All you excuse me, Spoiler was in town;

you pass him straight, so now he gone back down.

THE HOTEL NORMANDIE POOL

    
I

Around the cold pool in the metal light

of New Year's morning, I choose one of nine

cast-iron umbrellas set in iron tables

for work and coffee. The first cigarette

triggers the usual fusillade of coughs.

After a breeze the pool settles the weight

of its reflections on one line. Sunshine

lattices a blank wall with the shade of gables,

stirs the splayed shadows of the hills like moths.

Last night, framed in the binding of that window,

like the great chapter in some Russian novel

in which, during the war, the prince comes home

to watch the soundless waltzers dart and swivel,

like fishes in their lamplit aquarium,

I stood in my own gauze of swirling snow

and, through the parted hair of ribboned drapes,

felt, between gusts of music, the pool widen

between myself and those light-scissored shapes.

The dancers stiffened and, like fish, were frozen

in panes of ice blocked by the window frames;

one woman fanned, still fluttering on a pin,

as a dark fusillade of kettledrums

and a piercing cornet played “Auld Lang Syne”

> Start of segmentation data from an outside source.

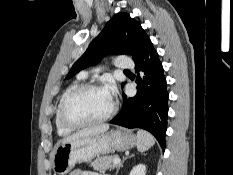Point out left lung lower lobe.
<instances>
[{
    "instance_id": "1",
    "label": "left lung lower lobe",
    "mask_w": 233,
    "mask_h": 175,
    "mask_svg": "<svg viewBox=\"0 0 233 175\" xmlns=\"http://www.w3.org/2000/svg\"><path fill=\"white\" fill-rule=\"evenodd\" d=\"M137 93L134 97L123 94L121 111L110 123L126 128L149 131L165 149L168 117V91L164 70L153 44L135 60ZM139 71L142 76H139Z\"/></svg>"
}]
</instances>
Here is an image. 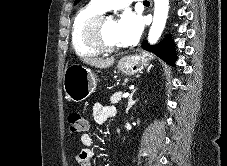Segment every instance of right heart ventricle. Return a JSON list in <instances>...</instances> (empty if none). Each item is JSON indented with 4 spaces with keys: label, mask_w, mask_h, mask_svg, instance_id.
<instances>
[{
    "label": "right heart ventricle",
    "mask_w": 227,
    "mask_h": 166,
    "mask_svg": "<svg viewBox=\"0 0 227 166\" xmlns=\"http://www.w3.org/2000/svg\"><path fill=\"white\" fill-rule=\"evenodd\" d=\"M93 0L81 7L75 14L71 25V46L79 56L90 57L98 54V51L90 47L83 39V26L89 18L105 12Z\"/></svg>",
    "instance_id": "right-heart-ventricle-1"
}]
</instances>
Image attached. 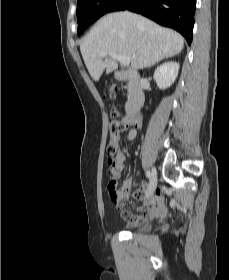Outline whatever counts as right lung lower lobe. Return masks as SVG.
<instances>
[{"label":"right lung lower lobe","mask_w":229,"mask_h":280,"mask_svg":"<svg viewBox=\"0 0 229 280\" xmlns=\"http://www.w3.org/2000/svg\"><path fill=\"white\" fill-rule=\"evenodd\" d=\"M196 0H117L110 12L129 10L180 32L192 42Z\"/></svg>","instance_id":"obj_1"}]
</instances>
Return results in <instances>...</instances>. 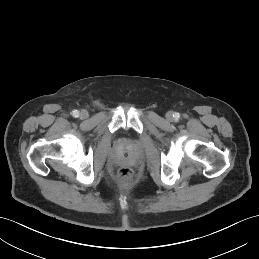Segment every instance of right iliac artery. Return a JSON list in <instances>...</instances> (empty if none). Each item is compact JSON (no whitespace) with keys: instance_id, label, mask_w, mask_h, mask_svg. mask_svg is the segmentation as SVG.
I'll return each mask as SVG.
<instances>
[{"instance_id":"82829eb1","label":"right iliac artery","mask_w":259,"mask_h":259,"mask_svg":"<svg viewBox=\"0 0 259 259\" xmlns=\"http://www.w3.org/2000/svg\"><path fill=\"white\" fill-rule=\"evenodd\" d=\"M72 115H73V117H78L79 116V111L78 110L72 111Z\"/></svg>"}]
</instances>
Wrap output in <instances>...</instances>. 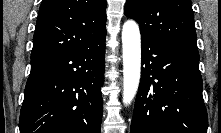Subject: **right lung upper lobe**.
<instances>
[{
  "label": "right lung upper lobe",
  "mask_w": 221,
  "mask_h": 133,
  "mask_svg": "<svg viewBox=\"0 0 221 133\" xmlns=\"http://www.w3.org/2000/svg\"><path fill=\"white\" fill-rule=\"evenodd\" d=\"M106 0H43L31 58L75 50L106 32Z\"/></svg>",
  "instance_id": "obj_1"
}]
</instances>
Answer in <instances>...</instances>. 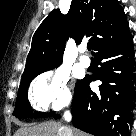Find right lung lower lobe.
<instances>
[{
  "mask_svg": "<svg viewBox=\"0 0 136 136\" xmlns=\"http://www.w3.org/2000/svg\"><path fill=\"white\" fill-rule=\"evenodd\" d=\"M95 59L101 66L98 73L75 88L72 123L95 136H130L136 85L132 35L103 46ZM94 80L102 81L97 93L88 86Z\"/></svg>",
  "mask_w": 136,
  "mask_h": 136,
  "instance_id": "right-lung-lower-lobe-1",
  "label": "right lung lower lobe"
}]
</instances>
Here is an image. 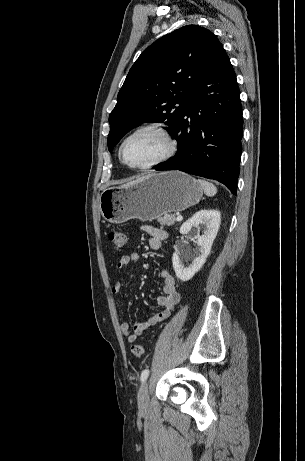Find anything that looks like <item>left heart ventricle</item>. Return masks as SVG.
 <instances>
[{
  "label": "left heart ventricle",
  "mask_w": 305,
  "mask_h": 461,
  "mask_svg": "<svg viewBox=\"0 0 305 461\" xmlns=\"http://www.w3.org/2000/svg\"><path fill=\"white\" fill-rule=\"evenodd\" d=\"M167 149L163 136L154 131H146L132 137L124 146V158L133 166L147 164L159 158Z\"/></svg>",
  "instance_id": "obj_1"
}]
</instances>
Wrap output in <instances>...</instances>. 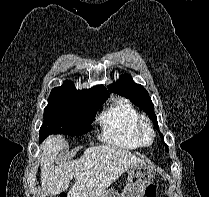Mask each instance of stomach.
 <instances>
[{"label":"stomach","mask_w":209,"mask_h":197,"mask_svg":"<svg viewBox=\"0 0 209 197\" xmlns=\"http://www.w3.org/2000/svg\"><path fill=\"white\" fill-rule=\"evenodd\" d=\"M155 178L153 168L145 162L132 166L128 170V182L121 194L107 189L98 197H143L145 189Z\"/></svg>","instance_id":"obj_1"}]
</instances>
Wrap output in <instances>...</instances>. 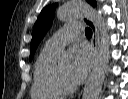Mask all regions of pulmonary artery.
<instances>
[{
    "label": "pulmonary artery",
    "mask_w": 128,
    "mask_h": 99,
    "mask_svg": "<svg viewBox=\"0 0 128 99\" xmlns=\"http://www.w3.org/2000/svg\"><path fill=\"white\" fill-rule=\"evenodd\" d=\"M82 26L80 23L67 24L59 29L46 43V47L55 51H60L65 45L75 41L80 32Z\"/></svg>",
    "instance_id": "e3ab8cb5"
}]
</instances>
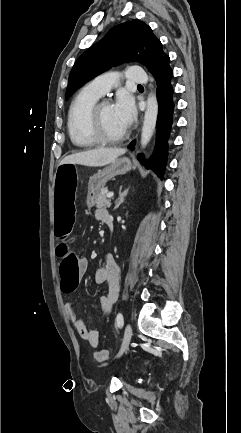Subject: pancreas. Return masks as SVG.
<instances>
[{"mask_svg": "<svg viewBox=\"0 0 241 433\" xmlns=\"http://www.w3.org/2000/svg\"><path fill=\"white\" fill-rule=\"evenodd\" d=\"M94 205L97 208H109L111 206V200L107 198V189H102L97 195Z\"/></svg>", "mask_w": 241, "mask_h": 433, "instance_id": "1", "label": "pancreas"}]
</instances>
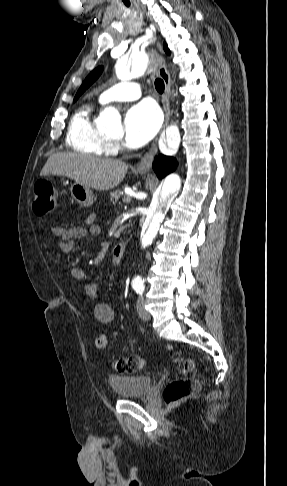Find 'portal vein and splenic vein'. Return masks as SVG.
<instances>
[{
  "label": "portal vein and splenic vein",
  "mask_w": 287,
  "mask_h": 486,
  "mask_svg": "<svg viewBox=\"0 0 287 486\" xmlns=\"http://www.w3.org/2000/svg\"><path fill=\"white\" fill-rule=\"evenodd\" d=\"M130 200H131V199H130V197H126V198H124V199H123V202H124V203H129V202H130Z\"/></svg>",
  "instance_id": "obj_1"
}]
</instances>
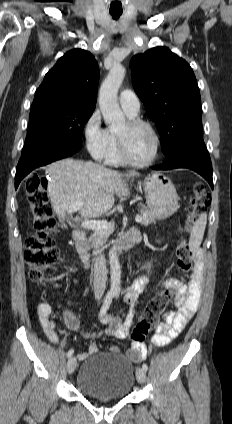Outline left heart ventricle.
<instances>
[{
    "mask_svg": "<svg viewBox=\"0 0 232 424\" xmlns=\"http://www.w3.org/2000/svg\"><path fill=\"white\" fill-rule=\"evenodd\" d=\"M123 136L128 155L138 161L146 160L154 152L155 141L151 132L144 127H130L125 122L117 132Z\"/></svg>",
    "mask_w": 232,
    "mask_h": 424,
    "instance_id": "1",
    "label": "left heart ventricle"
}]
</instances>
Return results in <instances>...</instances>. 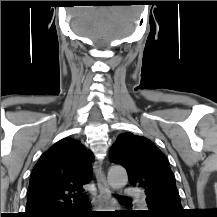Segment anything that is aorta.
<instances>
[{"mask_svg":"<svg viewBox=\"0 0 217 217\" xmlns=\"http://www.w3.org/2000/svg\"><path fill=\"white\" fill-rule=\"evenodd\" d=\"M108 183L112 189H121L128 182L126 170L121 166H112L108 171Z\"/></svg>","mask_w":217,"mask_h":217,"instance_id":"1","label":"aorta"}]
</instances>
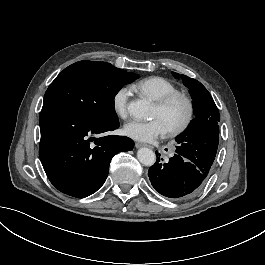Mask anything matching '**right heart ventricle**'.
Segmentation results:
<instances>
[{
  "mask_svg": "<svg viewBox=\"0 0 265 265\" xmlns=\"http://www.w3.org/2000/svg\"><path fill=\"white\" fill-rule=\"evenodd\" d=\"M130 88L136 93L147 96L155 102L178 91L177 87L171 81L162 76H149L137 79L130 85Z\"/></svg>",
  "mask_w": 265,
  "mask_h": 265,
  "instance_id": "obj_1",
  "label": "right heart ventricle"
}]
</instances>
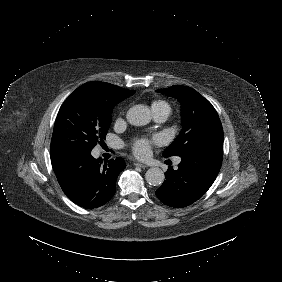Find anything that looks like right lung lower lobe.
<instances>
[{"mask_svg": "<svg viewBox=\"0 0 282 282\" xmlns=\"http://www.w3.org/2000/svg\"><path fill=\"white\" fill-rule=\"evenodd\" d=\"M53 170L64 193L77 205L97 208L116 192V180L126 164L117 157L103 166L91 151L69 153L51 159Z\"/></svg>", "mask_w": 282, "mask_h": 282, "instance_id": "98d812e1", "label": "right lung lower lobe"}]
</instances>
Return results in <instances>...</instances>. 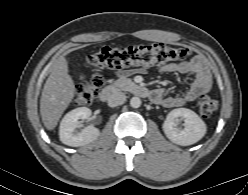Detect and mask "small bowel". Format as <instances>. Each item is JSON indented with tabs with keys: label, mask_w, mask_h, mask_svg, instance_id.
<instances>
[{
	"label": "small bowel",
	"mask_w": 248,
	"mask_h": 195,
	"mask_svg": "<svg viewBox=\"0 0 248 195\" xmlns=\"http://www.w3.org/2000/svg\"><path fill=\"white\" fill-rule=\"evenodd\" d=\"M162 72L179 73L183 75H191L193 81L189 89L181 95L166 96L163 89L153 90L151 95L154 101L166 108L181 107L197 99L202 94L208 92L212 86V76L204 62L200 57H194L191 60L180 62L177 64H168L161 68ZM132 71L120 70L116 72L117 76H127Z\"/></svg>",
	"instance_id": "c3829d8e"
}]
</instances>
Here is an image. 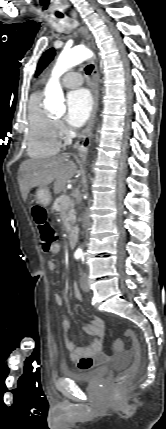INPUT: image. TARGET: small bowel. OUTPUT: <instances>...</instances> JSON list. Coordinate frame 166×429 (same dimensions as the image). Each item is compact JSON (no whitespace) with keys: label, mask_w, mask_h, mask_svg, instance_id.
Segmentation results:
<instances>
[{"label":"small bowel","mask_w":166,"mask_h":429,"mask_svg":"<svg viewBox=\"0 0 166 429\" xmlns=\"http://www.w3.org/2000/svg\"><path fill=\"white\" fill-rule=\"evenodd\" d=\"M48 251L52 254H57L60 252V245L55 243ZM47 266L50 271L56 269V263L53 260L48 261ZM74 293L79 300L82 299L81 293L76 285H74ZM55 301L59 306L63 303L62 297L58 294L55 296ZM70 328V322L64 319L62 321L64 344L68 350L70 360L74 362L79 369L88 370L107 361L109 356L102 349L104 323L100 318H93L91 322L83 327L87 335L95 337L88 345L76 346L70 338ZM127 354L130 353L128 352Z\"/></svg>","instance_id":"c3829d8e"}]
</instances>
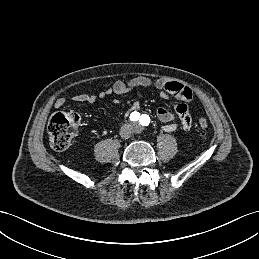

while a battalion of drunk married men

reswore their vows. For this my fiftieth year,

I muttered to the ribbon-medaled water,

“Change me, my sign, to someone I can bear.”

Now my pen's shadow, angled at the wrist

with the chrome stanchions at the pool's edge,

dims on its lines like birches in a mist

as a cloud fills my hand. A drop punctuates

the startled paper. The pool's iron umbrellas

ring with the drizzle. Sun hits the water.

The pool is blinding zinc. I shut my eyes,

and as I raise their lids I see each daughter

ride on the rayed shells of both irises.

The prayer is brief: That the transparent wrist

would not cloud surfaces with my own shadow,

and that this page's surface would unmist

after my breath as pools and mirrors do.

But all reflection gets no easier,

although the brown, dry needles of that palm

quiver to stasis and things resume their rhyme

in water, like the rubber ring that is a

red rubber ring inverted at the line's center.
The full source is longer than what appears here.